→ THE DATA:

________

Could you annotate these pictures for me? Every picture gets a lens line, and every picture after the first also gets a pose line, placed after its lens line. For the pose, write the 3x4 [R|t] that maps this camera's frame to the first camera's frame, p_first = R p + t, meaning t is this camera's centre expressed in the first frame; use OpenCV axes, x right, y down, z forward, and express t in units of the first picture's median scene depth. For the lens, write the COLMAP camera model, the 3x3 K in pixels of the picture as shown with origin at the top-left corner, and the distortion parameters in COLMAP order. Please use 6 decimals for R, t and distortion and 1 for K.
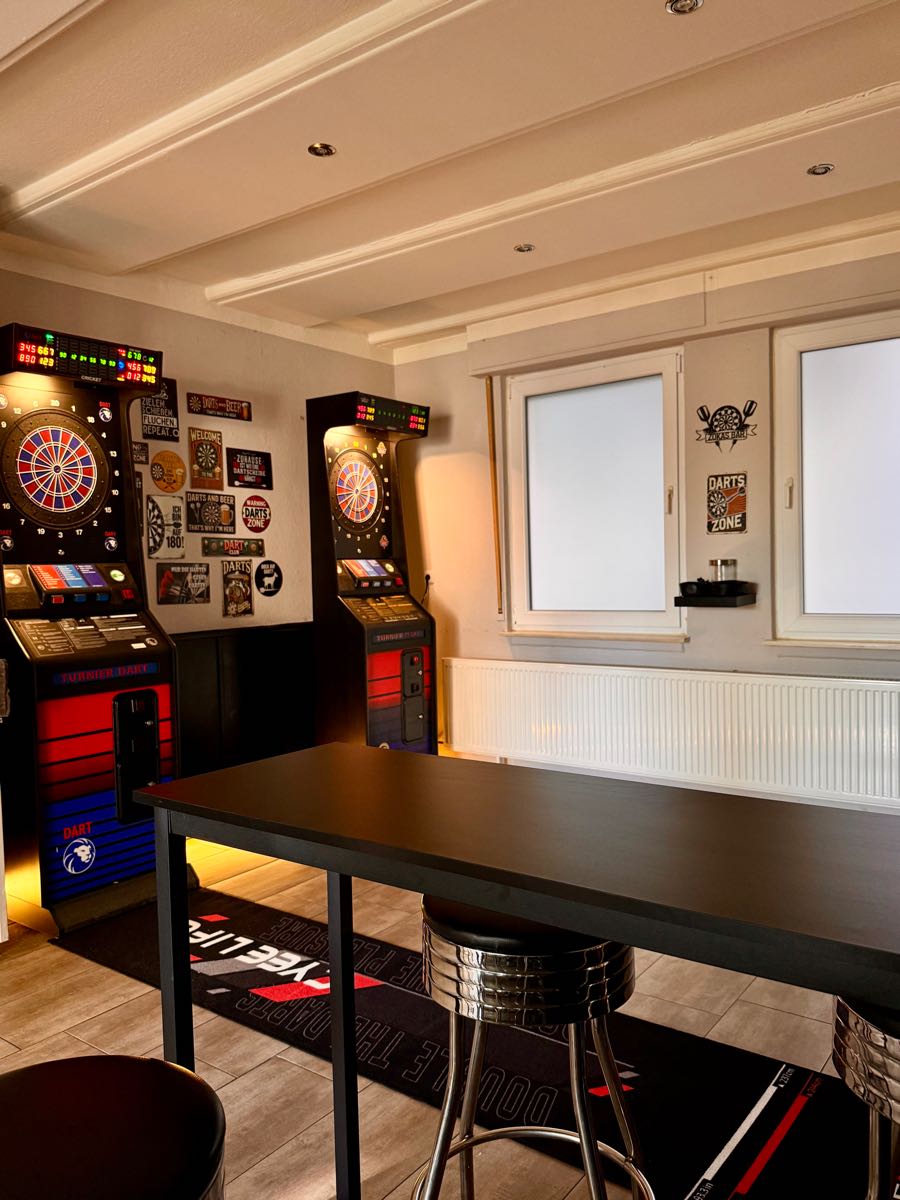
lens RADIAL K [[909.5, 0, 450.0], [0, 909.5, 600.0], [0, 0, 1]] dist [0.183097, -0.348411]
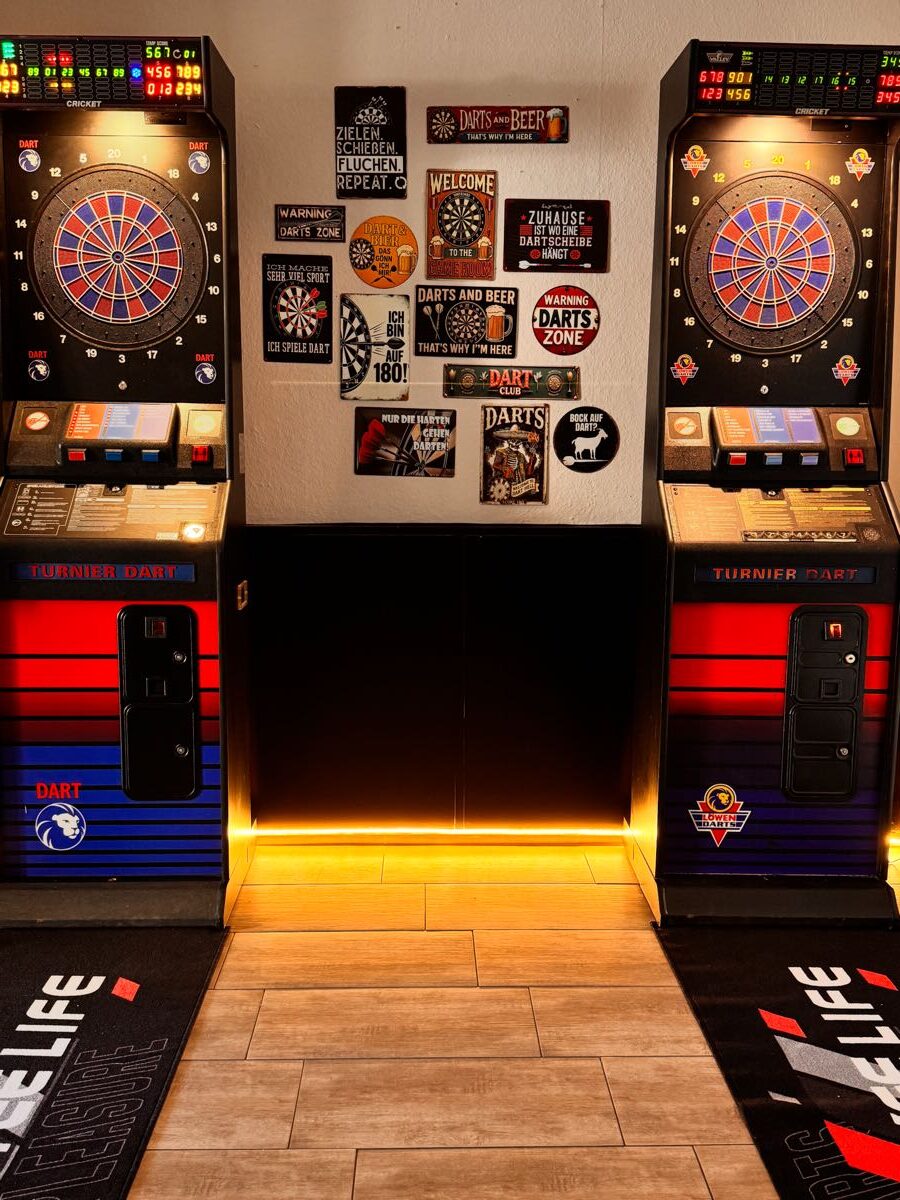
lens RADIAL K [[1225.1, 0, 444.5], [0, 1225.1, 596.7], [0, 0, 1]] dist [0.206057, -0.373967]
pose [[0.610888, 0.143850, -0.778539, 0.367783], [-0.054594, 0.988668, 0.139838, -0.031497], [0.789832, -0.042922, 0.611819, 0.509872]]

________

→ TASK OBJECTIVE:
Word for word, retype all of the data above, but include no pictures.

→ EXERCISE OUTPUT:
Could you annotate these pictures for me? Every picture gets a lens line, and every picture after the first also gets a pose line, placed after its lens line. For the pose, write the 3x4 [R|t] that maps this camera's frame to the first camera's frame, p_first = R p + t, meaning t is this camera's centre expressed in the first frame; use OpenCV axes, x right, y down, z forward, and express t in units of the first picture's median scene depth. For the lens, write the COLMAP camera model, the 3x3 K in pixels of the picture as shown with origin at the top-left corner, and the distortion parameters in COLMAP order. Please use 6 decimals for R, t and distortion and 1 for K.
lens RADIAL K [[909.5, 0, 450.0], [0, 909.5, 600.0], [0, 0, 1]] dist [0.183097, -0.348411]
lens RADIAL K [[1225.1, 0, 444.5], [0, 1225.1, 596.7], [0, 0, 1]] dist [0.206057, -0.373967]
pose [[0.610888, 0.143850, -0.778539, 0.367783], [-0.054594, 0.988668, 0.139838, -0.031497], [0.789832, -0.042922, 0.611819, 0.509872]]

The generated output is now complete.